I'm going to fansperg for a bit about Klingons, okay?
I was just watching SFDebris' episode on House of Quark, and I think I finally figured out how to reconcile Klingon culture existing with, well, Klingons actually existing. At least, original Trek klingons, from the TOS movies through Voyager.
I'm sure I'm not the first person to think along these lines. I think there's even been a few allusions to it in the various series... The klingon geneticist in Enterprise, for example. But basically...
We're not seeing Klingon culture. Not really. Klingons are basically a hereditary aristocracy, with great houses and warrior-generals and stuff. Even poor orphan Worf was technically born into a noble house. The average klingon, the merchants, the scientists, the engineers, the... I dunno, janitors and prostitutes and whatever. They just don't enter in to the world we see. Probably very few of them leave the homeworld. They're a semi-oppressed undercast that the aristocratic warrior caste have little use for except as Batleth-fodder when they go to war. When we do see them, they pay as much lip service to the klingon ways as they have to to get by, but they're not insane. The klingon aristocracy may scoff at finances and science and stuff, but someone has to do it.

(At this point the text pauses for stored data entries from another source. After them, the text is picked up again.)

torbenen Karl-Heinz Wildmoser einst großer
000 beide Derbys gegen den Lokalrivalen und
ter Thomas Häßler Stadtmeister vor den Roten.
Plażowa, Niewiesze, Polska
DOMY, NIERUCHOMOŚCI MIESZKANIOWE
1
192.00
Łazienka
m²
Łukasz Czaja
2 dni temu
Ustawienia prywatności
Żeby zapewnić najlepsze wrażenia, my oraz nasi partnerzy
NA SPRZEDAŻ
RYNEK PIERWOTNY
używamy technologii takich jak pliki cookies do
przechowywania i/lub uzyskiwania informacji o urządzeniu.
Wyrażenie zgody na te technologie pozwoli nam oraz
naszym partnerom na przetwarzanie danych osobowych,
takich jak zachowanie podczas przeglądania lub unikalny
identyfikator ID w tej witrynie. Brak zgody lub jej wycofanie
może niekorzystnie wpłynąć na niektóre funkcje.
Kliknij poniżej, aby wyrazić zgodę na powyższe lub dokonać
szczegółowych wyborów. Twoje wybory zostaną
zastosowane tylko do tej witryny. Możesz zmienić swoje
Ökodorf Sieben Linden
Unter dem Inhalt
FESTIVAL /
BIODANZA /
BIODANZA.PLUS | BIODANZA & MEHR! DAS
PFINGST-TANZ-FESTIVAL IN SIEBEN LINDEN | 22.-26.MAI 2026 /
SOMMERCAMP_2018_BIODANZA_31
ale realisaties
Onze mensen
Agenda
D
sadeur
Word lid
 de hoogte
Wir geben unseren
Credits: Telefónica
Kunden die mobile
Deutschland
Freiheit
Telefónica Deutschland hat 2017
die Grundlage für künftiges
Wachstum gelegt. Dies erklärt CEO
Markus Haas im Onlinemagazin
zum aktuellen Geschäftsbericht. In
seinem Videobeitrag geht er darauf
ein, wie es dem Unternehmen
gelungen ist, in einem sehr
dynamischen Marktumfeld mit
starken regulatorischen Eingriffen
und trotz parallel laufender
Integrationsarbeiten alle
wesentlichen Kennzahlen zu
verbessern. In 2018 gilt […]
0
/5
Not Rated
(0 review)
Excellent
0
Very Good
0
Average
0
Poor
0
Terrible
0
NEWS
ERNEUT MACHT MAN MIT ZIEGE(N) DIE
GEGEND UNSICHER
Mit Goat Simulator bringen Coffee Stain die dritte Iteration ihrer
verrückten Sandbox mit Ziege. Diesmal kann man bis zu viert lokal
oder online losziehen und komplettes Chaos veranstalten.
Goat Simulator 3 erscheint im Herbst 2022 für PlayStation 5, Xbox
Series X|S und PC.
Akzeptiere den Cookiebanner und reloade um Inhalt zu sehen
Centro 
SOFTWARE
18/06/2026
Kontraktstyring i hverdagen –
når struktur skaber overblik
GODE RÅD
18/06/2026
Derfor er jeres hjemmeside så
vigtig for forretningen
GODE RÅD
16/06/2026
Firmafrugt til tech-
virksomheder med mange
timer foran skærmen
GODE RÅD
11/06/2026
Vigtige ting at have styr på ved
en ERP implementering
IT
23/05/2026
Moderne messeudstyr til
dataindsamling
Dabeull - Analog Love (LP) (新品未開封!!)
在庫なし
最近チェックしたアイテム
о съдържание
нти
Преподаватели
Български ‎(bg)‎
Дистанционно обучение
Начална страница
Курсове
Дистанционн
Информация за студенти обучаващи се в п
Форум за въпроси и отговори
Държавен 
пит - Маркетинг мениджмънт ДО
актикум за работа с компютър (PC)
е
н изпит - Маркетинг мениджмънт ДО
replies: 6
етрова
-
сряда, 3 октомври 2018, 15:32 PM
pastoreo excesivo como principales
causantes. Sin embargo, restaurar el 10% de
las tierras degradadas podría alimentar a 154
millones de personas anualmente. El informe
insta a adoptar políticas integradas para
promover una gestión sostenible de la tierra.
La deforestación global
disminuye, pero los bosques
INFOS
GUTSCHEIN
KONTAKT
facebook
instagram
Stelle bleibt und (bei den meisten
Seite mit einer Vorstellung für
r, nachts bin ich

Now, this isn't a perfect society even if we allow for this. Because the warrior-aristocracy, the.... The space-shoganate, let's say, are influential enough that they do direct how society evolves. For example, we know klingon medicine is considered primative by federation standards, because they have a more blase attitude towards death in general. Honorable deaths should not be circumvented by putting people back together, basically. But it lets their society function, mostly. The bumpy-headed samurai look down on the peasants and try not to think about them, but they're still there, keeping society going.
... Sorry. Random, and hell, it's probably been dealt with in a novel or something.